> [Required actions]:
1) From the infusion-room passage, give again the part between "That is what" and "rivetting to me.", inclusive, swapping "needles" for "injections".
2) For each statement about the infusion-room passage, answer yes or no, quoting the words of the passage that decide it. (a) The commenter gives blood regularly. (b) The tilt table test uses a single IV. (c) The first substance given in the test sped up the heart rate.

> [Page extract]:
————

That is what it is like for me in the infusion room.
8 Comments:
Wow. Thanks for posting that, Maureen. It is both wonderful and terrible. I am not one of those who gets queasy about needles (I give blood regularly, which makes everyone else in the family sick to contemplate) and I have a ghoulish weakness for hospital dramas; I'm the one asking questions at the doctor's and dentists. So this sort of information is rivetting to me.
Oddly, the line that I resonated to was: "By this time I'm pretty much just feeling wrong." Some years ago I was diagnosed with a fainting disorder, for which the diagnostic procedure was a "tilt table test." They run an IV into each arm, strap you, like the Bride of Frankenstein, onto a table and then run, first one chemical and then another into your arm to see if they can make you faint (if you faint you fail the test and thus have vaso-vagal syncope, huzzah). The first substance they fed into me slows your heart rate down. And you don't feel sick. You're not in pain. You just feel wrong. Really wrong. In a way I have never experienced anytime else. Like you with the Dacarbazine.

————

> [Records shown]:
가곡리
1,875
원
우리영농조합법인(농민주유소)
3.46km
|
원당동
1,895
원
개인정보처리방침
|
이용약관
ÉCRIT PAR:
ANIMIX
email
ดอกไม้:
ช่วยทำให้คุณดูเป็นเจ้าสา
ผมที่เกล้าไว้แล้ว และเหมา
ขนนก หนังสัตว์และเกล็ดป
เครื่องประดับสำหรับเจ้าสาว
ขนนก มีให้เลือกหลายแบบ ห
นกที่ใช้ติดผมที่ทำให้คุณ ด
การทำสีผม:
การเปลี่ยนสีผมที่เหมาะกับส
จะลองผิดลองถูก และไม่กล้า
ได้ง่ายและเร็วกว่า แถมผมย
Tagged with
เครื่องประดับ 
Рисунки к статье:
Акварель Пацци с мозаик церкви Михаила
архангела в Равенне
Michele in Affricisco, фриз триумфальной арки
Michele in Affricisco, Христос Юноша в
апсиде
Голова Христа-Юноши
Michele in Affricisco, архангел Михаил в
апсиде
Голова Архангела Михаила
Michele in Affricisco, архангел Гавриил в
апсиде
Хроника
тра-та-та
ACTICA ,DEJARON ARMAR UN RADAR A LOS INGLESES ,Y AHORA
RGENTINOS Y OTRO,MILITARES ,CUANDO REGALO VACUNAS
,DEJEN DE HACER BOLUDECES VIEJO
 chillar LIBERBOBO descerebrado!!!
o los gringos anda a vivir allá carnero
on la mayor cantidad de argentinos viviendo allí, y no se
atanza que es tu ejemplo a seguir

————

> [Answers to the tasks]:
1)
That is what it is like for me in the infusion room.
8 Comments:
Wow. Thanks for posting that, Maureen. It is both wonderful and terrible. I am not one of those who gets queasy about injections (I give blood regularly, which makes everyone else in the family sick to contemplate) and I have a ghoulish weakness for hospital dramas; I'm the one asking questions at the doctor's and dentists. So this sort of information is rivetting to me.

2)
(a) Yes: "I give blood regularly"
(b) No: "They run an IV into each arm"
(c) No: "The first substance they fed into me slows your heart rate down."